A revista Nature acrescenta uma “nota do editor” destacando as preocupações sobre a confiabilidade do estudo que liga os coronavírus do pangolim à origem do SARS-CoV-2

Em 9 de novembro de 2020, US Right to Know liberado e-mails com autores seniores de Liu et al. e Xiao et al., e equipe e editores em PLoS Pathogens e natureza periódicos. Esses estudos forneceram crédito científico à hipótese zoonótica de que os coronavírus intimamente relacionados ao SARS-CoV-2 circulam na natureza e que o SARS-CoV-2 tem uma origem animal selvagem.

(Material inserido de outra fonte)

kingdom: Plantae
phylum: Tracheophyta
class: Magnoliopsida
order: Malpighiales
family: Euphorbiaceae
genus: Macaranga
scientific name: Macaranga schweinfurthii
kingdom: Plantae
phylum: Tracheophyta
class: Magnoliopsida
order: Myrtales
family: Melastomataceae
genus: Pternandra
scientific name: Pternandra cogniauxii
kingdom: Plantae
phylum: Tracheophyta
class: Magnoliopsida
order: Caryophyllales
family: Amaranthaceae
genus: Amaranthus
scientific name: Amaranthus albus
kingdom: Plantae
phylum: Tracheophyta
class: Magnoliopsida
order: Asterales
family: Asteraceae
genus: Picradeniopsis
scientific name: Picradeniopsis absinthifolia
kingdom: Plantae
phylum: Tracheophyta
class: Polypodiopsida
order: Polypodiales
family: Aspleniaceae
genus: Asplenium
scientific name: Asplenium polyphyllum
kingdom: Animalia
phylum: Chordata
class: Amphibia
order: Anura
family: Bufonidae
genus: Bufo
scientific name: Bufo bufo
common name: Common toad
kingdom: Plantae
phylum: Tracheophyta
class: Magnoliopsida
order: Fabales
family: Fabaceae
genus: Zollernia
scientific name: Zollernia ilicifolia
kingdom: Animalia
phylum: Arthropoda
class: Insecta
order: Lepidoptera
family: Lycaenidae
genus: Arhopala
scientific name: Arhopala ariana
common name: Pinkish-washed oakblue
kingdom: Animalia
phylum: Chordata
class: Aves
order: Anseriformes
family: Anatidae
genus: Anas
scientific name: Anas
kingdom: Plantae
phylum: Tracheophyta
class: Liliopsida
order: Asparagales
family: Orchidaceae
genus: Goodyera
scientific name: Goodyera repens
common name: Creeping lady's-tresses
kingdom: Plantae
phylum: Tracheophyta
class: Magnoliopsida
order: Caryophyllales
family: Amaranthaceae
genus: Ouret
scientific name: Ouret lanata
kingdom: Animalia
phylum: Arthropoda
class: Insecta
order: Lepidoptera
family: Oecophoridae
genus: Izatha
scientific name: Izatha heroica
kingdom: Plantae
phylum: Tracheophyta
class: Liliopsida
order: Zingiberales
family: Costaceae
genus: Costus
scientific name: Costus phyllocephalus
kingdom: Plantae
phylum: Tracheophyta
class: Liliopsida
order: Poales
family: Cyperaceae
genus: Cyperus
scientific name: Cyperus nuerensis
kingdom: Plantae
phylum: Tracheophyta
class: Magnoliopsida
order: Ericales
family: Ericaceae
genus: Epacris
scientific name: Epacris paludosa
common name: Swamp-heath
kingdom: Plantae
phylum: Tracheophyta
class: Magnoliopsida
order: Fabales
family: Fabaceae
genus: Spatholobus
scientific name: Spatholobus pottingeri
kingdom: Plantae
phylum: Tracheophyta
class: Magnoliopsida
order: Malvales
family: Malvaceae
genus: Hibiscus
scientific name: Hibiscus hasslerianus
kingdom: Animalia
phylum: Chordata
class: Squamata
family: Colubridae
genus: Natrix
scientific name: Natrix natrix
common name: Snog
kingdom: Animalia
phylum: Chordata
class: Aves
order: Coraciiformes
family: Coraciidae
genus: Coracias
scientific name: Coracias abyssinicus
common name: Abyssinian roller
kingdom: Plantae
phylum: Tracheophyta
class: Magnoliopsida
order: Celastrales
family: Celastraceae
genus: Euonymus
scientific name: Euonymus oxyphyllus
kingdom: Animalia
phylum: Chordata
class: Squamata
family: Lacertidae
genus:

Em 11 de novembro de 2020, natureza adicionou a seguinte nota ao artigo de Xiao et al.: “Nota do Editor: Os leitores são alertados de que foram levantadas preocupações sobre a identidade das amostras de pangolim relatadas neste artigo e sua relação com as amostras de pangolim publicadas anteriormente. Ação editorial apropriada será tomada assim que este assunto for resolvido. ”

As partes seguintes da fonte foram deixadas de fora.